The SLS accelerates rapidly as it consumes propellant and loses weight, and the SLS was expected to move faster than sound less than a minute after launch. A minute after that, the two strap-on boosters were expected to burn out and fall away, leaving the four engines to power the core stage to continue its ascent to space.
Eight minutes after launch, the flight plan called for the SLS second stage and attached Orion capsule to separate from the core stage in an initial elliptical orbit tilted 34 degrees toward the equator. The core stage, meanwhile, will be left to fall back into the atmosphere to break up over an uninhabited stretch of the Indian Ocean.
It took two critical “burns” from the single engine powering the Interim Cryogenic Propulsions Stage, or ICPS: one to elevate the nadir of its original orbit, and a second to propel Orion out of Earth’s gravitational coupling and toward the moon . The 18-minute translunar injection, or TLI, burn was expected about 90 minutes after launch.
The Orion capsule was expected to detach from the ICPS about two hours after launch and travel to the moon on Monday for a 60-mile high flight, using the moon’s gravity to hurl it into a distant orbit which will take him farther from the earth than any other. human-rated spacecraft.

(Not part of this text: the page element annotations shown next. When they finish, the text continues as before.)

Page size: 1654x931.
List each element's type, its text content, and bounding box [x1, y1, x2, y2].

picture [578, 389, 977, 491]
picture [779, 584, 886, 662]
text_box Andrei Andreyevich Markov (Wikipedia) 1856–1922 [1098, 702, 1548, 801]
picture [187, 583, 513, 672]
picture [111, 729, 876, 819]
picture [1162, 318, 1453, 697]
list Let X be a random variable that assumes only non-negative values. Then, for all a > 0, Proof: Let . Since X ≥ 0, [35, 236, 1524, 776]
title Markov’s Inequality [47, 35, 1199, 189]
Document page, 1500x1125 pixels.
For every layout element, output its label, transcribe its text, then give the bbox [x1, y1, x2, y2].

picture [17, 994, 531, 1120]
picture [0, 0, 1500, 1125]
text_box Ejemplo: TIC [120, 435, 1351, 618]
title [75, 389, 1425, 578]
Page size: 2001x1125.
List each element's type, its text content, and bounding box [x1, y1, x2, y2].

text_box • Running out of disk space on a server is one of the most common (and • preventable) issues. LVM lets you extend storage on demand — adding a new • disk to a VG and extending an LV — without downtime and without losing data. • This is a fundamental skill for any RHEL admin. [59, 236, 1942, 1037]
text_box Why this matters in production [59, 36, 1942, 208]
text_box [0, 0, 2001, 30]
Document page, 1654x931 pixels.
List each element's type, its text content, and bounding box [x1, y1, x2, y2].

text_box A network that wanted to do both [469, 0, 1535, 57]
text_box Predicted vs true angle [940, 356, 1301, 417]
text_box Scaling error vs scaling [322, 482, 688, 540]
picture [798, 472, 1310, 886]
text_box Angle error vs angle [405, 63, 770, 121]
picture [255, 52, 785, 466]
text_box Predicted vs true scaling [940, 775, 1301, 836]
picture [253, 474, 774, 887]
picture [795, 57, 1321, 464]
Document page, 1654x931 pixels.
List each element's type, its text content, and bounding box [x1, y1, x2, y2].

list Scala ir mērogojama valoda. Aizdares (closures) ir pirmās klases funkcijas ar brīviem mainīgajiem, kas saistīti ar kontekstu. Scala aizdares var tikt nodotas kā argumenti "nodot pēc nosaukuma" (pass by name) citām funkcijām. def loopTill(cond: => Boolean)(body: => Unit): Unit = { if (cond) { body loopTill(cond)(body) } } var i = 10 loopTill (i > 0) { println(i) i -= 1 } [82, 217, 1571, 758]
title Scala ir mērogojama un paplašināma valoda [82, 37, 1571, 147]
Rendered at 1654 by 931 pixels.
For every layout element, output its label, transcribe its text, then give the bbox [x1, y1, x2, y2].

The Artemis 1 mission is the first in a series of SLS/Orion flights intended to establish a sustainable presence on and around the Moon with a lunar space station called Gateway and periodic landings near the South Pole where ice deposits could be permanently accessible in cold conditions. shady craters.
Future astronauts may be able to “mine” that ice if it’s present and accessible, converting it into air, water and even rocket fuel to vastly reduce the cost of deep space exploration.
More generally, Artemis astronauts will conduct extensive explorations and research to learn more about the Moon’s origins and evolution and to test the hardware and procedures needed before sending astronauts to Mars.
The goal of the Artemis 1 mission is to put the Orion spacecraft to the test, testing its solar power, propulsion, navigation and life support systems before returning to Earth on December 11 and making a 25,000 mph nosedive into the atmosphere extending its protective heat shield to an infernal 5,000 degrees.
Testing the heat shield and confirming that it can protect astronauts returning from deep space is the #1 priority of the Artemis 1 mission.
If all goes well with Artemis 1, NASA plans to launch a second SLS rocket in late 2024 to boost four astronauts on a looped free-return orbit around the moon before the first woman and next man on the lunar surface near the land in the South Pole in the Artemis 3 mission.
That flight, scheduled to launch in the 2025-26 timeframe, depends on the readiness of new space suits for NASA’s moonwalkers and a lander being built by SpaceX that is based on the design of the company’s reusable Starship rocket.
SpaceX is working on the lander under a $2.9 billion contract with NASA, but the company has provided few details or updates, and it’s not yet known when NASA and the California rocket maker will actually be ready for the Artemis 3 lunar landing mission.
But if Artemis 1’s test flight is successful, NASA could tick off the requirement for a superheavy rocket to get the first missions off the ground and to the moon.